À nouveau, l’accent américain. Un véritable caméléon sonore.

— Comment…

— Je vous ai retrouvée ? J’ai une source haut placée et extrêmement fiable à la Sûreté du Québec. Il m’a immédiatement contacté lorsqu’il a eu vent de votre demande de commission rogatoire. Une jeune flic française, qui voulait faire des fouilles dans les archives nationales de Montréal. J’ai tout de suite fait le rapprochement avec le fameux coup de fil, quelques jours plus tôt. Je connaissais votre heure d’arrivée, votre hôtel. Je vous file depuis hier. J’ai compris que vous étiez fiable.

Rotenberg constata que Lucie était au bord du malaise. Il s’approcha d’elle et la conduisit vers un canapé en la soutenant.

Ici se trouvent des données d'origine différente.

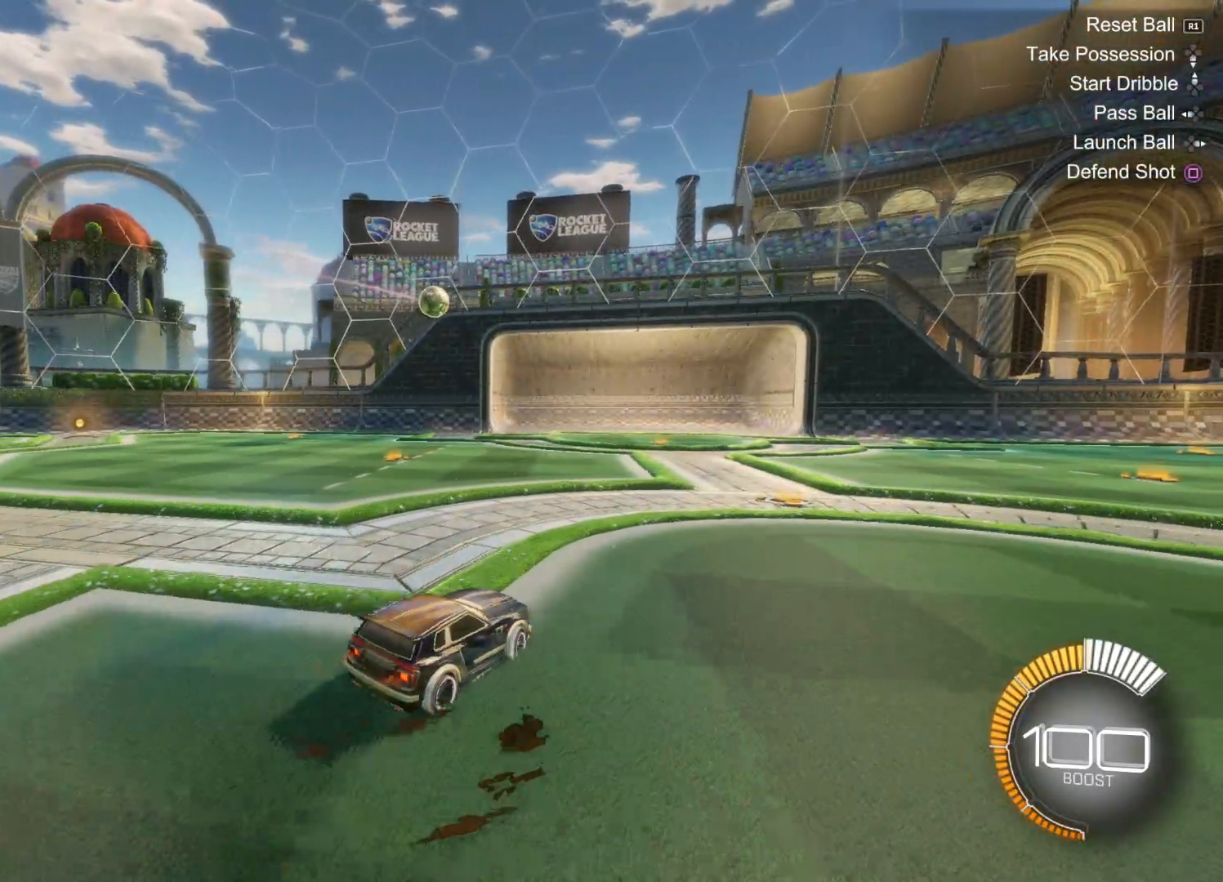
{"buttons": ["R2"], "left_stick": "right", "right_stick": "center", "events": [[183, "R2", "up"], [266, "left_stick", "center"], [300, "R2", "down"], [383, "left_stick", "right"]]}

— De l’eau, s’il vous plaît, réclama-t-elle. Je n’ai pas bu, ni beaucoup mangé. Et la journée n’a pas vraiment été reposante.

— Oh oui, excusez-moi. Bien sûr.

Il se précipita vers la cuisine et revint avec de la charcuterie, du pain, de l’eau, des bières. Lucie but plusieurs verres et avala des tranches de saucisson avant de retrouver un peu de lucidité. Rotenberg s’était décapsulé une canette. Il la regardait avec attention, les mains entourant sa petite bouteille.

— Tout d’abord, vous devez savoir qui je suis. J’ai longtemps travaillé dans un illustre cabinet de défense des libertés civiles, à Washington, auprès de Joseph Rauth, un très, très grand avocat. Ce nom vous dit quelque chose ?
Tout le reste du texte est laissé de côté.